The Australian federal government this week launched an A$837 million (C$715 million) program to ease the skills crisis.
The main targets of the program are high school dropouts in need of Year 12 qualifications or vocational training to get a job.
As part of the program, the government will hand out skills vouchers worth A$407 million over five years to fund literacy, numeracy and vocational training for workers over 25 who do not have Year 12 certificates.
The vouchers will provide up to A$3000 from January 1, 2007 for certificate courses at technical colleges.
Priority for the vouchers will be given to the unemployed.
Courses approved for the program are those where skills are lacking, such as IT.
Prime Minister John Howard flagged the extension of federal funding to ease the skills shortage last month when he said people now need flexible and continuing training during their working lives.
Howard said job growth was strong with the unemployment rate at a 30-year low, particularly in Western Australia where there is a resources boom.
Job vacancies currently stand at 155,000 and the unemployment rate is 4.9 percent. It is 3.6 percent in Western Australia.

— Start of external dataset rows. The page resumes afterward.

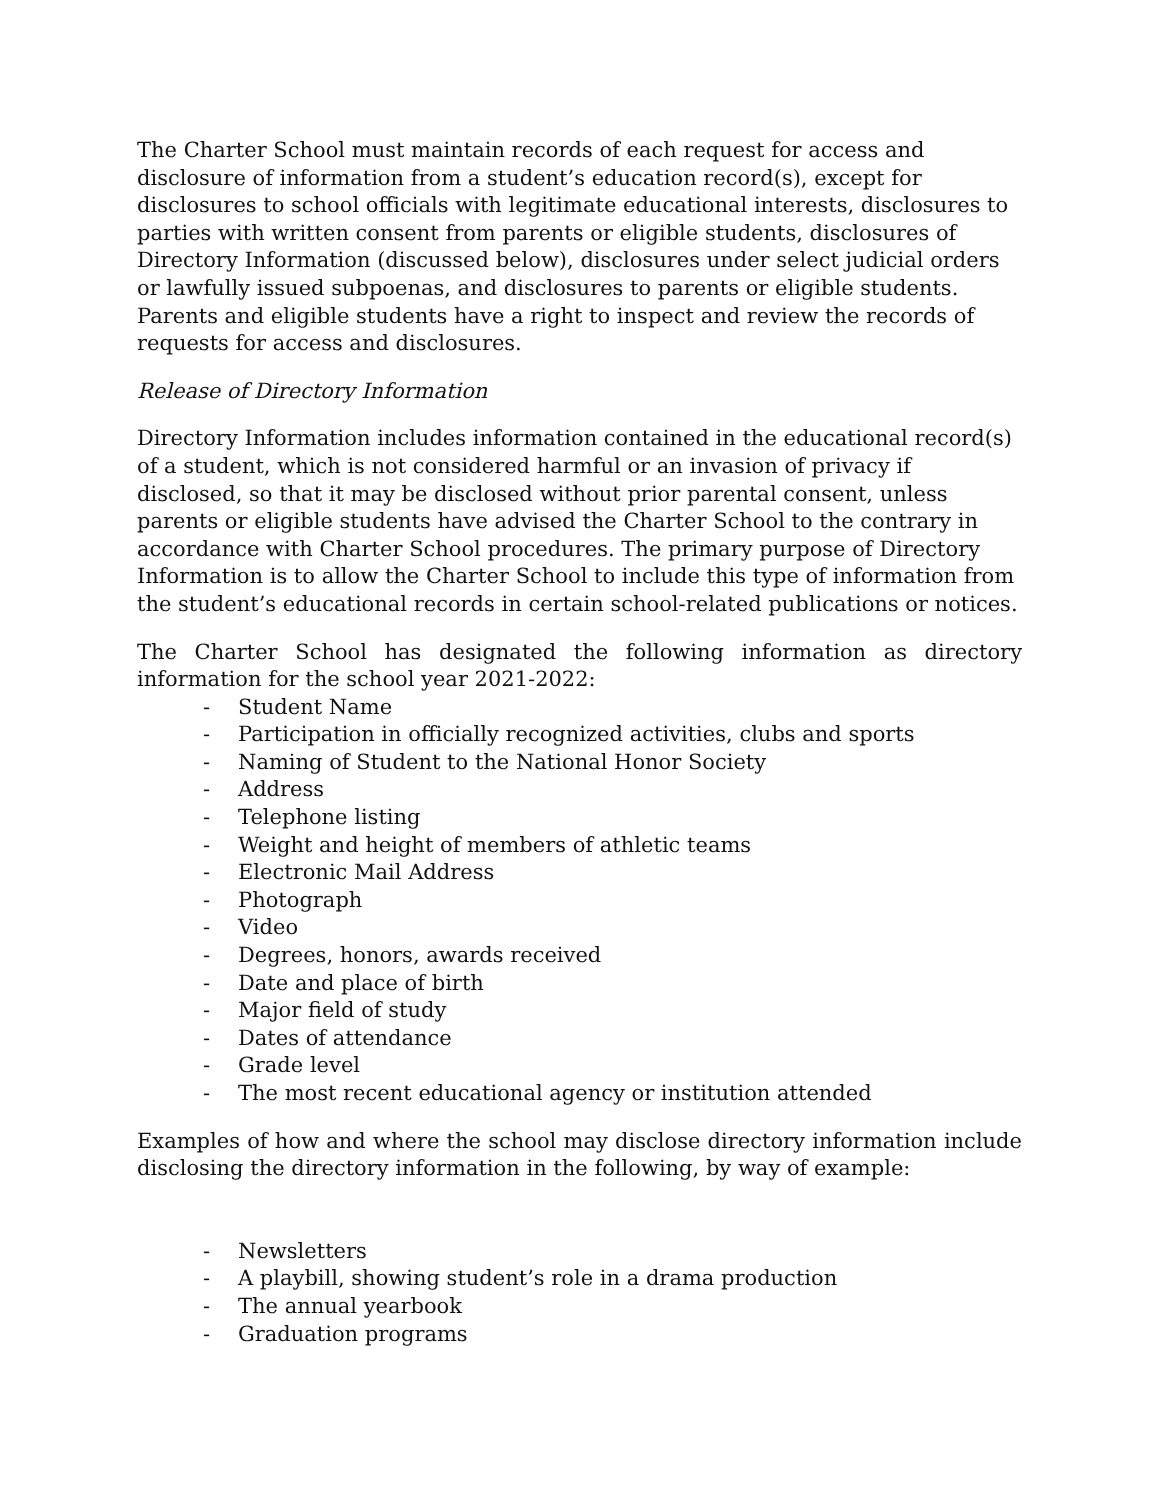The Charter School must maintain records of each request for access and disclosure of information from a student’s education record(s), except for disclosures to school officials with legitimate educational interests, disclosures to parties with written consent from parents or eligible students, disclosures of Directory Information (discussed below), disclosures under select judicial orders or lawfully issued subpoenas, and disclosures to parents or eligible students. Parents and eligible students have a right to inspect and review the records of requests for access and disclosures.
Release of Directory Information
Directory Information includes information contained in the educational record(s) of a student, which is not considered harmful or an invasion of privacy if disclosed, so that it may be disclosed without prior parental consent, unless parents or eligible students have advised the Charter School to the contrary in accordance with Charter School procedures. The primary purpose of Directory Information is to allow the Charter School to include this type of information from the student’s educational records in certain school-related publications or notices.
The Charter School has designated the following information as directory information for the school year 2021-2022:
- Student Name
- Participation in officially recognized activities, clubs and sports
- Naming of Student to the National Honor Society
- Address
- Telephone listing
- Weight and height of members of athletic teams
- Electronic Mail Address
- Photograph
- Video
- Degrees, honors, awards received
- Date and place of birth
- Major field of study
- Dates of attendance
- Grade level
- The most recent educational agency or institution attended
Examples of how and where the school may disclose directory information include disclosing the directory information in the following, by way of example:
- Newsletters
- A playbill, showing student’s role in a drama production
- The annual yearbook
- Graduation programs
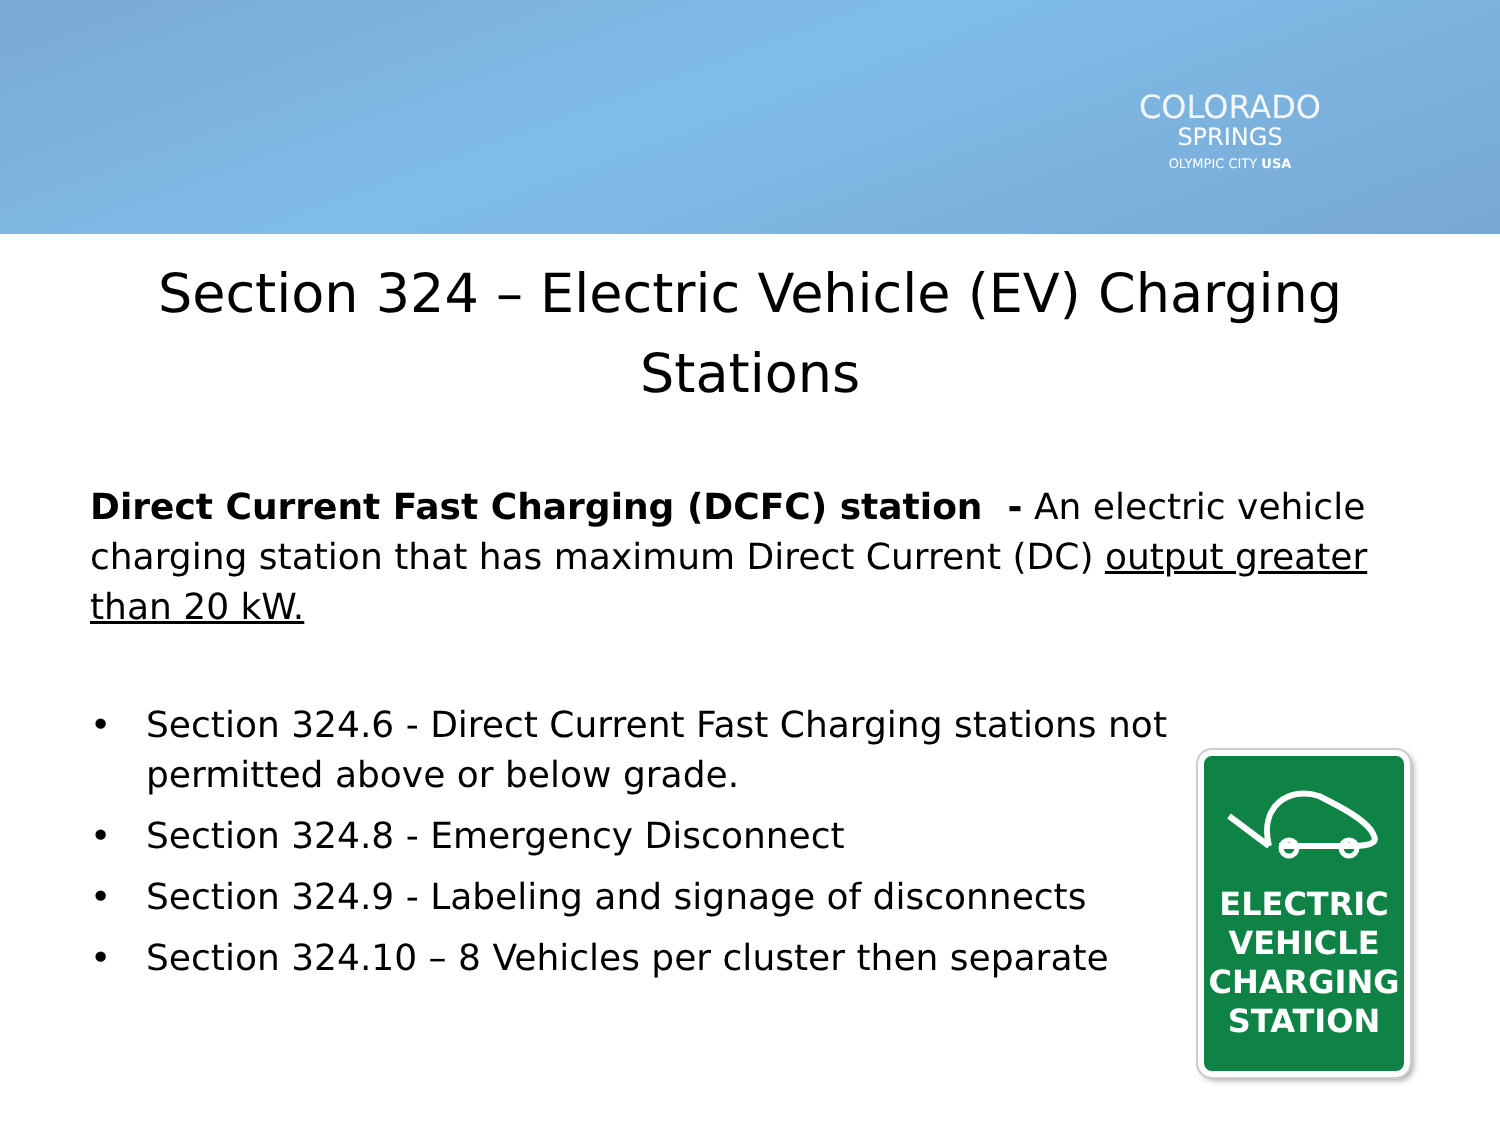COLORADO
SPRINGS
OLYMPIC CITY USA
Section 324 – Electric Vehicle (EV) Charging Stations
Direct Current Fast Charging (DCFC) station - An electric vehicle charging station that has maximum Direct Current (DC) output greater than 20 kW.
• Section 324.6 - Direct Current Fast Charging stations not permitted above or below grade.
• Section 324.8 - Emergency Disconnect
• Section 324.9 - Labeling and signage of disconnects
• Section 324.10 – 8 Vehicles per cluster then separate
ELECTRIC
VEHICLE
CHARGING
STATION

As businesses have tried to meet labor and skills shortages, particularly in the IT sector, the number of 457 visas for foreign workers rocketed to 58,140 in the first 10 months of this year.

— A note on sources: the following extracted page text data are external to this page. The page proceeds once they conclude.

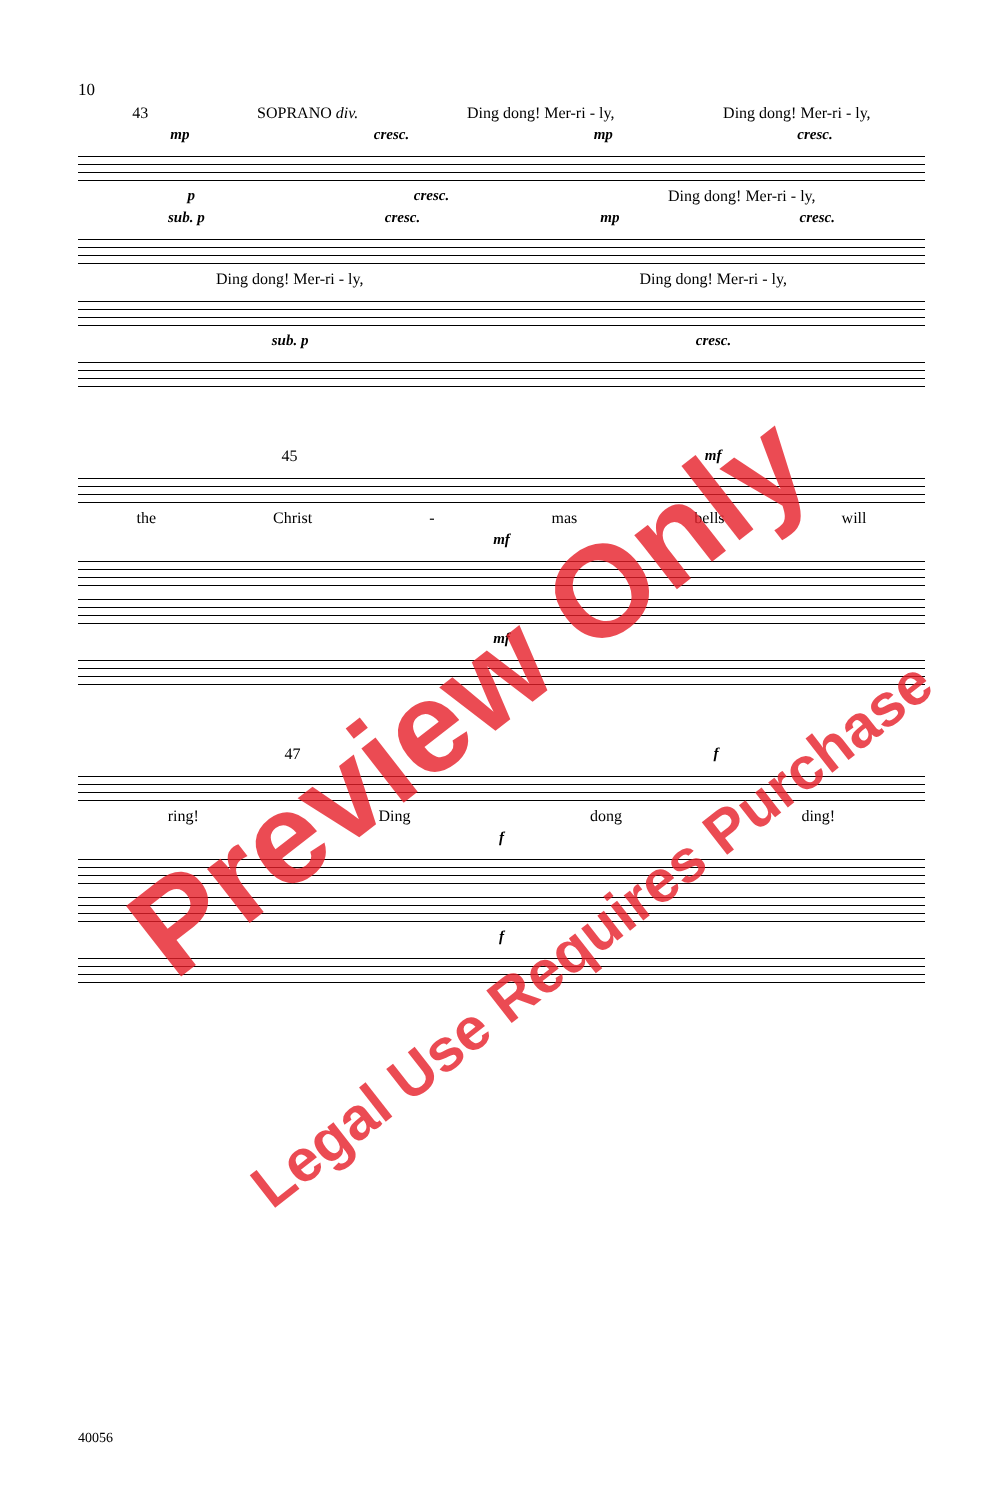10
43 SOPRANO div. Ding dong! Mer-ri - ly, Ding dong! Mer-ri - ly,
mp cresc. mp cresc.
pcresc. Ding dong! Mer-ri - ly,
sub. p cresc. mp cresc.
Ding dong! Mer-ri - ly, Ding dong! Mer-ri - ly,
sub. p cresc.
45 mf
the Christ - mas bells will
mf
mf
47 f
ring! Ding dong ding!
f
f
Preview Only
Legal Use Requires Purchase
40056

Opposition leader Kim Beazley, in opposing the increased use of 457 visas, has repeatedly called for more training and programs to support local workers.
But Human Services Minister Joe Hockey defended the use of 457 visas when local workers are unavailable.
“When you go to country towns and speak to local businesses where the unemployment rate is as high as 8 percent, employers are crying out for skilled and unskilled workers,” Hockey said.
“If employers cannot find someone to do a hard day’s work then they have to go somewhere to get workers.”